Instagram fitness model @lydione1 has also noticed an uptick in abuse in her direct messages and in comments on her posts, but said "it's not that bad".
She told BuzzFeed News she's faced other kinds of online abuse before, so she's learnt to deal with the negativity.
"Any negativity that comes from another against another is a reflection of themselves, it's not any different to someone calling me a hoe for what I do," @lydione1 said.
Dr Crystal Abidin is a senior research fellow in internet studies at Curtin University.

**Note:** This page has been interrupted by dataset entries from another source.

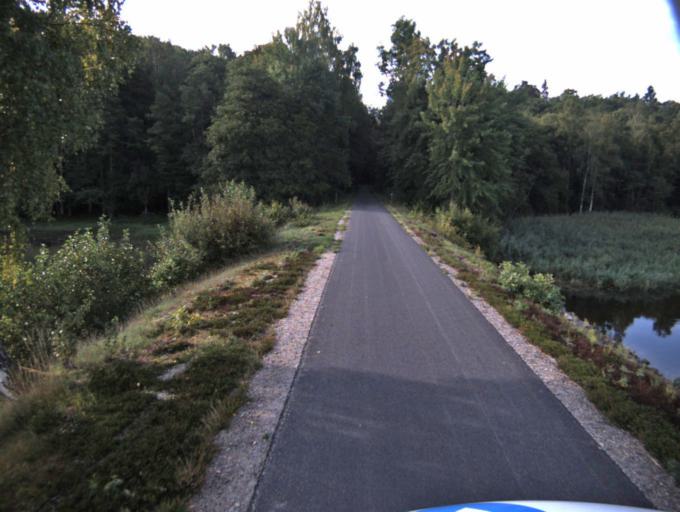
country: SE
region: Vaestra Goetaland
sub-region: Ulricehamns Kommun
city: Ulricehamn
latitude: 57.7307
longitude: 13.4097
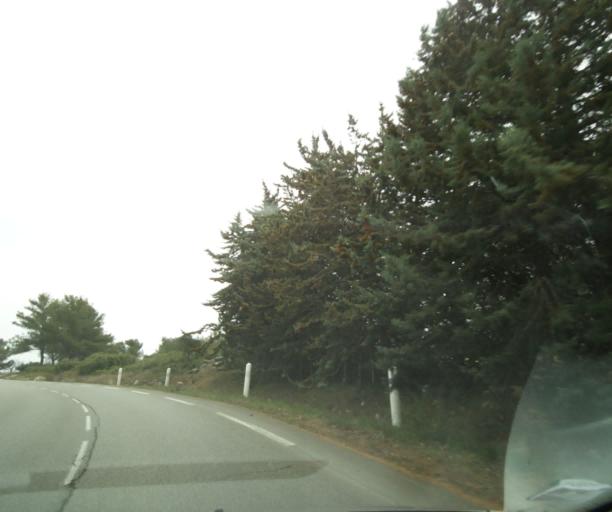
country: FR
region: Provence-Alpes-Cote d'Azur
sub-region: Departement des Bouches-du-Rhone
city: Belcodene
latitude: 43.4190
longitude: 5.6126
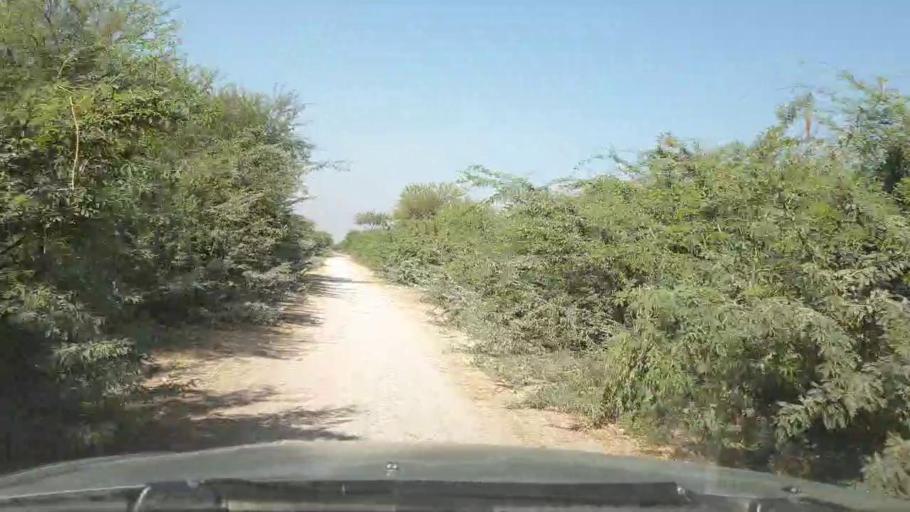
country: PK
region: Sindh
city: Kario
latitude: 24.9097
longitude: 68.5349
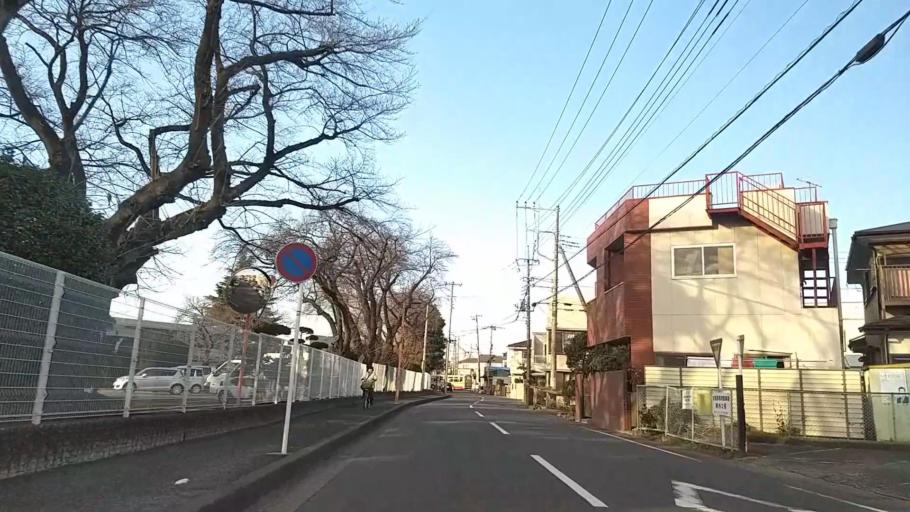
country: JP
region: Kanagawa
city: Atsugi
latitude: 35.4443
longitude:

She told BuzzFeed News that influencers are finding themselves in the crosshairs because their audiences expect them, as public figures, to take feedback — whether it's warranted or not.
"We also expect that influencers are obligated to respond to, interact with, and even please their audiences to maintain eyeballs and loyalty for their advertorials, which makes the comment sections of their platforms a hotbed for provoking reactions, especially from trolls," Abidin said.
Asian-Australian influencers are currently being treated as figureheads for an entire culture and scapegoated for the pandemic, Abidin said.
Other content creators have been abused even while helping out during the crisis. Jamie Zhu is a Chinese-Australian online content creator with nearly eight million followers across Instagram, YouTube and Facebook.
After sharing a video where he and his friends gave food and supplies to people in need during the COVID-19 pandemic — a departure from the comedy content he mostly makes — Zhu still had a stream of comments and messages blaming him for the coronavirus.
"I actually got a message this morning from someone who said 'Sorry Jamie but you're Chinese so I'm unfollowing you cause the virus comes from China'," he told BuzzFeed News.
Zhu said he set out to inspire others to help people who are less fortunate, and that the racist abuse he's faced won't stop him.
"It doesn't affect me at all, it just makes me more driven to stand up for my Asian culture and pave the way for Asian people to stand up for themselves," he said.